Wednesday, May 12, 2010
Review: "The Secret in Their Eyes"
The 2009 Oscar winner for best foreign language film lives up to its billing, with a labyrinthine plot that will keep even the most astute audiences guessing right up until the end.
Much like Pedro Almodovar's "Broken Embraces," which also came out last year, "The Secret in Their Eyes" has a story that flashes back and forth in time, with the present holding the secret to the past. It's a human drama that wears the clothes of a whodunit.
Director Juan Jose Campanella, who co-wrote the screenplay with Eduardo Sacheri based on his novel, craft a meditation on justice and revenge intertwined with a powerful unrequited love story. The parallel timelines, set in the mid-1970s and a quarter-century later, touch on some Argentine historical themes that may be fuzzy to American audiences.
Benjamin Esposito (Ricardo Darin) is a retired assistant prosecutor who can't let go of the past. Everything leads him back to the Morales case, a brutal rape and murder of a young wife that was the high point of his career, and the cause of his downfall into obscurity.
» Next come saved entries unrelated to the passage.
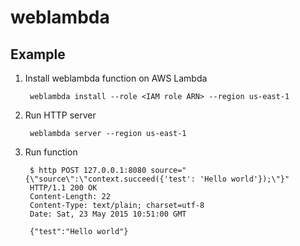 # weblambda

## Example

1. Install weblambda function on AWS Lambda

        weblambda install --role <IAM role ARN> --region us-east-1

2. Run HTTP server

        weblambda server --region us-east-1

3. Run function

		$ http POST 127.0.0.1:8080 source="{\"source\":\"context.succeed({'test': 'Hello world'});\"}"
		HTTP/1.1 200 OK
		Content-Length: 22
		Content-Type: text/plain; charset=utf-8
		Date: Sat, 23 May 2015 10:51:00 GMT

		{"test":"Hello world"}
He goes to talk with his old boss, Irene Hastings (Soledad Villamil), who's now the district attorney, for encouragement to write a novel about the case. From the moment their eyes meet, it's clear something monumental resides between them.
Flashing back to 1974, we watch as they are first introduced and he began work on the Morales murder. Irene comes from a wealthy, politically influential family, and was appointed Benjamin's superior despite being about 20 years younger.
The other figure in their tiny three-person office is Pablo Sandoval (a wonderful Guillermo Francella), a middle-aged alcoholic who spends most of his days avoiding work. He always answers the phone with the name of a fictitious business, and claims the caller has a wrong number. (My favorite greeting was for the sperm bank. "Deposit or withdrawal?" Pablo asks.)
The relationship between Benjamin and Pablo is just lovely. Benjamin's constantly being called to pull his friend out of a bar fight or some other scrape, and lending him money to fuel his binges. He tries to be hard-hearted, but always melts when his friend needs help.
The Morales case is closed for lack of evidence, but after meeting with the woman's husband (Pablo Rago), who seems stuck in time since the murder, he has Irene pull strings to reopen it.
Unlikely clues keep the case stumbling forward. It's Pablo who notices old photographs of the murdered girl with a neighbor who always seems to be staring intently at her. They eventually track down this man, Isidoro Gomez (Javier Godino), and try to link him to the crime.
This story unfolds through Benjamin's older eyes, so we're unsure if what we're seeing is unvarnished history or colored by his recollections and emotions. He isn't certain himself, and starts poking into the mystery he long thought resolved.
Others advise him to let it go: "Forget about it. You'll have a thousand pasts and no future."
Obviously, I can't say too much for fear of spoiling the twists. Suffice to say that they kept even this veteran deducer of plots pleasantly misdirected.
With its mix of mystery, romance and political intrigue, "The Secret in Their Eyes" is quietly thrilling.